La révolution n’a pas eu lieu – ou bien elle s’est flétrie avant d’avoir fleuri. Il y avait des pavés, des barricades, des rêves, mais tout cela a fondu sous l’opium, sous la désillusion, sous la fatigue de vivre. Les corps s’étendent, fument, s’oublient. Il y a des figures presque mythologiques : le peintre maudit, le poète qui se dissout, le dandy-gourou, et Louis Garrel, spectateur et acteur d’un monde en ruine. Tous sont pris dans une boucle, une danse hypnotique où la révolution se fait et se défait sans jamais atteindre son climax.
Le temps devient circulaire, répétitif, comme ces marches avortées, comme ces amitiés qui s’effilochent lentement. Il y a dans l’image du crâne une réminiscence baroque : vanitas vanitatum, la vacuité des idéaux s’étale sous la lumière crue du lendemain. Le noir et blanc de Garrel n’est pas qu’un choix esthétique, c’est une érosion, un effacement progressif du monde, une façon de ne retenir que l’essence spectrale des choses.
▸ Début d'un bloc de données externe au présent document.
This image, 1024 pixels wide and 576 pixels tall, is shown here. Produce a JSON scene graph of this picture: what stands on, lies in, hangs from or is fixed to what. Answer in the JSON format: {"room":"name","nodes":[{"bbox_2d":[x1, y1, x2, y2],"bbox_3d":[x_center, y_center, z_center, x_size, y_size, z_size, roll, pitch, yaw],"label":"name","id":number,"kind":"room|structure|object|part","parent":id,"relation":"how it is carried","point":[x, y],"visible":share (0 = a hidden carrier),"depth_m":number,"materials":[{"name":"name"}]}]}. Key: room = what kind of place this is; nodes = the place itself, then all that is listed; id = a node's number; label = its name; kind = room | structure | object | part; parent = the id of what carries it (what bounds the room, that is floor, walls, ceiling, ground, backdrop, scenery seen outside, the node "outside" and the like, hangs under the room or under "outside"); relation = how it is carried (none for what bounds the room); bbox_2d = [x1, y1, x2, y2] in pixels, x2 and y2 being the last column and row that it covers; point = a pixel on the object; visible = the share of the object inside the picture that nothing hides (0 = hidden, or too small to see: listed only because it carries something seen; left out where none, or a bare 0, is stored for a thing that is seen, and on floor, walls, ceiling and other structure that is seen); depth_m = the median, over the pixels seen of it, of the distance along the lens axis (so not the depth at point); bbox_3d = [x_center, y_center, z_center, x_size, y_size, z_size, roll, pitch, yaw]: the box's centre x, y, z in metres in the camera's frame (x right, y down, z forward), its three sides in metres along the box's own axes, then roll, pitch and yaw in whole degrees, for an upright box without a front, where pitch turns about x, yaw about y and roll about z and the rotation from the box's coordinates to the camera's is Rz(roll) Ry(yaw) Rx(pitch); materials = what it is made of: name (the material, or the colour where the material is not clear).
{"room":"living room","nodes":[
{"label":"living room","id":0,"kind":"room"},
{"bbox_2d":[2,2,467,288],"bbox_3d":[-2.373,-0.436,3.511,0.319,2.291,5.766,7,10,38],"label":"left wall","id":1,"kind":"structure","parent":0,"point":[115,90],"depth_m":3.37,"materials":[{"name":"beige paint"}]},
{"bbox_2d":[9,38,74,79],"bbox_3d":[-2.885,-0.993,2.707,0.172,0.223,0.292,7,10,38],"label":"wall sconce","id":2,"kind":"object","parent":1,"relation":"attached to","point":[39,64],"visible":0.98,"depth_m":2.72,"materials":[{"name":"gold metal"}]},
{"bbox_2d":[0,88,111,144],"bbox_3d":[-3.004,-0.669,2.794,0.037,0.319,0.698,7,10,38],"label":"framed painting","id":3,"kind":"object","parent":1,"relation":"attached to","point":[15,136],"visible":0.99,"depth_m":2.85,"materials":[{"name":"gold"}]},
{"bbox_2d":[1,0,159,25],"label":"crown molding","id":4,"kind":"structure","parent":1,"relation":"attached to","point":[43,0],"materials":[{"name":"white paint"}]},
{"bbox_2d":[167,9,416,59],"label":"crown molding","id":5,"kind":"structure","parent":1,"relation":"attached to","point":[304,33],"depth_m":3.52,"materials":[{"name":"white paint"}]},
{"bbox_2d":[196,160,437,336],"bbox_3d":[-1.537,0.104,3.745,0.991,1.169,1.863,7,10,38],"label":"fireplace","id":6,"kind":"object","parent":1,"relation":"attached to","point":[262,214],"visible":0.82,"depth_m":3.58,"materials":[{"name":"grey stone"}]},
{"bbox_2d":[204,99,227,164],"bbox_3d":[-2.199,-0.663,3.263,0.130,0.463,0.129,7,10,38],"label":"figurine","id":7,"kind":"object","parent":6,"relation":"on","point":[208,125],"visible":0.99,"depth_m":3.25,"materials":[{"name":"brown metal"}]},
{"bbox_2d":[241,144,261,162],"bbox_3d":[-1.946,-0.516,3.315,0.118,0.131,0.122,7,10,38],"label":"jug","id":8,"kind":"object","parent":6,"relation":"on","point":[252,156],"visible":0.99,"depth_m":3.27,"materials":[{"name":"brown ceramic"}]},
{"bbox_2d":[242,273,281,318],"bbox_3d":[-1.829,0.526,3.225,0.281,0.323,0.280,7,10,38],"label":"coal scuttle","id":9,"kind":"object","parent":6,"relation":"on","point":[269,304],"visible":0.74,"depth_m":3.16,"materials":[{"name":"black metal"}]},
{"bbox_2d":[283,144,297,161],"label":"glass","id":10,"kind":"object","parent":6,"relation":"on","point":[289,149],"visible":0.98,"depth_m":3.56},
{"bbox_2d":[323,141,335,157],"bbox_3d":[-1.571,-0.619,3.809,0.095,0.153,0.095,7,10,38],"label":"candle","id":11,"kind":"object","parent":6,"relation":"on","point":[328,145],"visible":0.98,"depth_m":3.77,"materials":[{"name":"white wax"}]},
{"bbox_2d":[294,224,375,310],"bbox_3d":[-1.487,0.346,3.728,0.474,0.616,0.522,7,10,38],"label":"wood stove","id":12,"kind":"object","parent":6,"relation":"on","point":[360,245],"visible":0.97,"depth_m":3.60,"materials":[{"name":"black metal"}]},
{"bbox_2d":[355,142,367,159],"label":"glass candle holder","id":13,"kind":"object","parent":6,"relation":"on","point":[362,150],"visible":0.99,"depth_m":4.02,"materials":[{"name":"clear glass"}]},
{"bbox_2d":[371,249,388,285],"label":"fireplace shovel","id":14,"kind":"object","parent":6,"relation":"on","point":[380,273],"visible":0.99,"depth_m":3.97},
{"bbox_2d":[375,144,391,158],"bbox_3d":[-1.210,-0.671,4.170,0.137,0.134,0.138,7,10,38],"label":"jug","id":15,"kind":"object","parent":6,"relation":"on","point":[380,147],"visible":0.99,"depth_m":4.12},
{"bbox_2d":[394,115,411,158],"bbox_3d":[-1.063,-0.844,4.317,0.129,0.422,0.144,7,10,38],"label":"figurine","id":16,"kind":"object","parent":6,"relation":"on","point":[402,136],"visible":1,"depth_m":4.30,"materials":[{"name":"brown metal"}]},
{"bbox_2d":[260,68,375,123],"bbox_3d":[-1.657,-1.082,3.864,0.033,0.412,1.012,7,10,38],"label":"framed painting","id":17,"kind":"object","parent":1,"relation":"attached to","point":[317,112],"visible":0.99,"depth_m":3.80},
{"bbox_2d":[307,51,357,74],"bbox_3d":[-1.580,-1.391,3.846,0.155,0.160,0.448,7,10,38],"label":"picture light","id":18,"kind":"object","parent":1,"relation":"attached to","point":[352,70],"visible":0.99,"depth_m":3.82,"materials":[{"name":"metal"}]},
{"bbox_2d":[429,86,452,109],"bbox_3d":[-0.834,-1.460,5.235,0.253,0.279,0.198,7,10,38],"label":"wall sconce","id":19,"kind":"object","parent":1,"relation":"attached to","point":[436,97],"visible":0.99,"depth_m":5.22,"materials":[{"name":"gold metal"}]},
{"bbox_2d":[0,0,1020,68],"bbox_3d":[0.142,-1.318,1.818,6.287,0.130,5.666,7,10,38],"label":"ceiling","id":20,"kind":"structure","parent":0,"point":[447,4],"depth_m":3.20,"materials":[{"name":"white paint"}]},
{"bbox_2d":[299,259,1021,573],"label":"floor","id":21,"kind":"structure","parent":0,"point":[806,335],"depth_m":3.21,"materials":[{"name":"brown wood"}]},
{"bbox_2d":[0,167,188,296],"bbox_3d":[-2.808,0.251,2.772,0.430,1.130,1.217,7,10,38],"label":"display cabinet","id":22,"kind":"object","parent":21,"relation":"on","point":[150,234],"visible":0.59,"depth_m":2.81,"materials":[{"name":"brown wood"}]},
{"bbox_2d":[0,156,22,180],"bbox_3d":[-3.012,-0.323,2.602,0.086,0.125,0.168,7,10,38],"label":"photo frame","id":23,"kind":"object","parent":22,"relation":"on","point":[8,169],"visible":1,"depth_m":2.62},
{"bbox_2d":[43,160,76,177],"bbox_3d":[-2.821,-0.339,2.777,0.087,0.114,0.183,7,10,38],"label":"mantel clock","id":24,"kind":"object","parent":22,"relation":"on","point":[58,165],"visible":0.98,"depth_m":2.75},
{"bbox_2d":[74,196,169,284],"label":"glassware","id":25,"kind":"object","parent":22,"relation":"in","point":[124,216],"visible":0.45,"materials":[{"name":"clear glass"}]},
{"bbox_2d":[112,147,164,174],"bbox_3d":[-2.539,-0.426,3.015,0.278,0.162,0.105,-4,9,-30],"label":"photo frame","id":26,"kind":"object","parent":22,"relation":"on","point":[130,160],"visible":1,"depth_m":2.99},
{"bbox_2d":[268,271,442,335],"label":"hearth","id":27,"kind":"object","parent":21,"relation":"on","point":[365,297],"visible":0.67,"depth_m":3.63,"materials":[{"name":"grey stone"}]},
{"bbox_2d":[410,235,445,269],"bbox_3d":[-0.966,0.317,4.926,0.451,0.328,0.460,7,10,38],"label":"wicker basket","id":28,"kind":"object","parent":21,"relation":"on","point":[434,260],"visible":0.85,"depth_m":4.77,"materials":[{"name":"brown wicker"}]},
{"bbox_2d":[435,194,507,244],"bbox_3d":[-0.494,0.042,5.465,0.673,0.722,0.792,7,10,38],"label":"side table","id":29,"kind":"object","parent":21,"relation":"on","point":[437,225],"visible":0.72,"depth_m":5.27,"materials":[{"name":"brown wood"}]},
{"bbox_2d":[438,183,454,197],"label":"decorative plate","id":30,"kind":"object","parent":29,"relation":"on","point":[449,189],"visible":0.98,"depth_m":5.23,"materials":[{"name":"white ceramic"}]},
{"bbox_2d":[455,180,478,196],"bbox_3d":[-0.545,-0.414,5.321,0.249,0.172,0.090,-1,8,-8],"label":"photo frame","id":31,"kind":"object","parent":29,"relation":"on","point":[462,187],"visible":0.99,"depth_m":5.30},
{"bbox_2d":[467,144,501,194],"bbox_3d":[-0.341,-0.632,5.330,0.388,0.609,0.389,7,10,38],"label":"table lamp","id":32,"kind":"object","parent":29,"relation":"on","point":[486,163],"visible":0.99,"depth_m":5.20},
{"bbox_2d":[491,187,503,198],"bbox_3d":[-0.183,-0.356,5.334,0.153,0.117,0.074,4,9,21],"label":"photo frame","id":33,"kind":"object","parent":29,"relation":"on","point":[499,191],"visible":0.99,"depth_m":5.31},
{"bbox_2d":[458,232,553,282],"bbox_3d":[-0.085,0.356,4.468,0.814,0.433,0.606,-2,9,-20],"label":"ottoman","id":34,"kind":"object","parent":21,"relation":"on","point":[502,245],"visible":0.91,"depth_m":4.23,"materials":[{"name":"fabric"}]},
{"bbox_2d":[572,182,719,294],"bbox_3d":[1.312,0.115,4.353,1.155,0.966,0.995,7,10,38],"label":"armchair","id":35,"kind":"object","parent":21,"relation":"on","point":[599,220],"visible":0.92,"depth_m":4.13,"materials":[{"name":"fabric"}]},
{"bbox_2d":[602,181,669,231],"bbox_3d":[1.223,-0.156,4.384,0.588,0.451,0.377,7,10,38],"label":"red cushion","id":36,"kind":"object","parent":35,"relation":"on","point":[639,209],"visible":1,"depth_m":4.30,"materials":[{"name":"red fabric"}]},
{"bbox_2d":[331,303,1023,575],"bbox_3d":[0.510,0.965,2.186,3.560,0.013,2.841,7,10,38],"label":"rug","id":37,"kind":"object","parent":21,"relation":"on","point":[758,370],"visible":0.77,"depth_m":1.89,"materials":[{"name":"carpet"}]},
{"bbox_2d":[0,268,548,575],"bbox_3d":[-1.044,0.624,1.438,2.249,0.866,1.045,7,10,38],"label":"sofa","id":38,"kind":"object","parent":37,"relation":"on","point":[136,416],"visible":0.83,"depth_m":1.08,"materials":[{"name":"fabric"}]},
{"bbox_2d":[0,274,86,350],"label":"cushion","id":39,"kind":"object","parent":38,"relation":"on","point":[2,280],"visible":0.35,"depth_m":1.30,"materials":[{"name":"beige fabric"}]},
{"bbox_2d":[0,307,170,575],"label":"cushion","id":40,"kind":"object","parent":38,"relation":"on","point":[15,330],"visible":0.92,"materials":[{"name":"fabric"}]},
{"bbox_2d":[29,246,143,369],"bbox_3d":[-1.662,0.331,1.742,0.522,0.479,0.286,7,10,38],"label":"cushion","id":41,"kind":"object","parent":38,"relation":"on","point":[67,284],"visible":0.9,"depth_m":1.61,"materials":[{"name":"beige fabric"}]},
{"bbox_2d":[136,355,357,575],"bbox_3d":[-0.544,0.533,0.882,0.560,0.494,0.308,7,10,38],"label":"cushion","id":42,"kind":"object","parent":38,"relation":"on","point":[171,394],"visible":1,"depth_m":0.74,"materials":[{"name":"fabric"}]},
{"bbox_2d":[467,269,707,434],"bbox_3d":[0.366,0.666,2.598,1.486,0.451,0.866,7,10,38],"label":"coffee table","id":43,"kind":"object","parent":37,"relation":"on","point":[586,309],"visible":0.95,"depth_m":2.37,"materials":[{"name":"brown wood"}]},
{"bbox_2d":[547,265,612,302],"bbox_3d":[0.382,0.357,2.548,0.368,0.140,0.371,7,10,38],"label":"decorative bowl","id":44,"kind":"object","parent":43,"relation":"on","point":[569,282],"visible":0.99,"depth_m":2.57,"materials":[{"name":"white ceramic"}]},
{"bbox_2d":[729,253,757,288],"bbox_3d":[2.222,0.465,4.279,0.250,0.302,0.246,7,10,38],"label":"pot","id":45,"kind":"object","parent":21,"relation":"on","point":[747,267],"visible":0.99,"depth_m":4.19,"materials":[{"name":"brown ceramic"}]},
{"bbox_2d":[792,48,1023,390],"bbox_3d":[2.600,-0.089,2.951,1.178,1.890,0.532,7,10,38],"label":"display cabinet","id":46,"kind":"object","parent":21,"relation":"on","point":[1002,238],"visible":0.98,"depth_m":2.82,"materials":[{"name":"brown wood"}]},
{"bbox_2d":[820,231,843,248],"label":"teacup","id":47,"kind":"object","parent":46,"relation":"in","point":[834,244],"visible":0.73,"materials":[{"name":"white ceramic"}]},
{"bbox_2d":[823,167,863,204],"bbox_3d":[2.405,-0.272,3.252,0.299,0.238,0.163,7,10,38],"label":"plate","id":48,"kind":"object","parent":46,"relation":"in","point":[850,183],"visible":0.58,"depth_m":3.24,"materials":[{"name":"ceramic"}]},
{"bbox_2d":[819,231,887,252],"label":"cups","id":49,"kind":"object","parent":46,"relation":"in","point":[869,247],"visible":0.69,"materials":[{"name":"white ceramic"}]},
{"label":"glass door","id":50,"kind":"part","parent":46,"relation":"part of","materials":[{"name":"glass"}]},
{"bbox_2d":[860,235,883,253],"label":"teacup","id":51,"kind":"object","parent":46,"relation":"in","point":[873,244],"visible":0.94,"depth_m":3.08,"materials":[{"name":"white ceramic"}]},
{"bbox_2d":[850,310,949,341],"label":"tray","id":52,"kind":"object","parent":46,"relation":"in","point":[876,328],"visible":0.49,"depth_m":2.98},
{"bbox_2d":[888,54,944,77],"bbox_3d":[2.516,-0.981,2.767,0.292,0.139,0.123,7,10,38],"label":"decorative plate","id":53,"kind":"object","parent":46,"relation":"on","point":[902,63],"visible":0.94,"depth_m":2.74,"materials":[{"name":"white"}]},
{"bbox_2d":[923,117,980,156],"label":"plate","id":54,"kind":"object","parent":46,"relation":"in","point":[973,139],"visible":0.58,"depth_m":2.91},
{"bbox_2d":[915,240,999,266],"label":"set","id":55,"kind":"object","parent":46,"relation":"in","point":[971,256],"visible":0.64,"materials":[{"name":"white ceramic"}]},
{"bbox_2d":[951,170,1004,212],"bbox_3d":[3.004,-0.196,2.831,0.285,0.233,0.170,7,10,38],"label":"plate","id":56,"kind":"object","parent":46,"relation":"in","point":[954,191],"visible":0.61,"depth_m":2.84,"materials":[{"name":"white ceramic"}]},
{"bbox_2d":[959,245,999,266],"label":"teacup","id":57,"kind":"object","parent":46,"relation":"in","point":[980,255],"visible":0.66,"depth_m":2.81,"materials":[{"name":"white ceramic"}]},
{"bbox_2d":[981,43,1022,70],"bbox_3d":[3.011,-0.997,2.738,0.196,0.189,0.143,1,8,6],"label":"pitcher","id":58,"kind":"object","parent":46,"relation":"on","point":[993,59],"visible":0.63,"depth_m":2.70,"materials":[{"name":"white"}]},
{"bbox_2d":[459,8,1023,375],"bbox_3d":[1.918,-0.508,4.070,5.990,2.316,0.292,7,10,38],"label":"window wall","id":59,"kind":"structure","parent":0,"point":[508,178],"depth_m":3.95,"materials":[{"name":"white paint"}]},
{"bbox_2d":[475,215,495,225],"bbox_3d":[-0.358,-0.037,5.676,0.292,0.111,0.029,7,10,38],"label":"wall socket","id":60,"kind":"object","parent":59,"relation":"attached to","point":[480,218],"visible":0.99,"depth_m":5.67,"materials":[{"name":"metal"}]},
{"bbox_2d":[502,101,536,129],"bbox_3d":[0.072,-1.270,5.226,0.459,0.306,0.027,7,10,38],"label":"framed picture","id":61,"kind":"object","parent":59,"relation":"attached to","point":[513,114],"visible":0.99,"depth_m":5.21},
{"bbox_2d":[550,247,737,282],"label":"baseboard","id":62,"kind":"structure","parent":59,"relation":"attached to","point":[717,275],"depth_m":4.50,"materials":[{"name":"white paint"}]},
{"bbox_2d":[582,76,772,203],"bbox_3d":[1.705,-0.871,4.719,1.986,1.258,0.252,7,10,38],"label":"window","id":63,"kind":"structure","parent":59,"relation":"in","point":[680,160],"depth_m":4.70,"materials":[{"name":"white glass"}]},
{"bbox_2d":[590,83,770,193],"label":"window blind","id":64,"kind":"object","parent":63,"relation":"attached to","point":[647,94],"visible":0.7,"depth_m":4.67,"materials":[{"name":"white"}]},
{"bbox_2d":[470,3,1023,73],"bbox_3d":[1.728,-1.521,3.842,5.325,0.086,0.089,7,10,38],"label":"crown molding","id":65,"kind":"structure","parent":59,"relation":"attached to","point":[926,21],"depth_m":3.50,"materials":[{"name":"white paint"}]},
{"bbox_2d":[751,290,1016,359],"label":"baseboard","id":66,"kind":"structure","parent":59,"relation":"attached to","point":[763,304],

Et puis la poésie s’enlise. Elle aurait pu être une issue, un cri, mais elle se retrouve entre parenthèses, asphyxiée par l’opium, le suicide, la désillusion. Être poète, ça fait pas bouffer. Sentence fatale. La poésie se heurte au réel, et ce choc est un requiem. Pourtant, dans cette fumée qui étouffe les rêves, subsistent quelques notes de piano, des visages en iris, un dernier éclat. La mort a peut-être tout emporté, mais le cinéma en a fait un rituel. La poésie s’effondre dans l’oubli, mais le film lui, reste, comme une ultime pipe jamais fumée.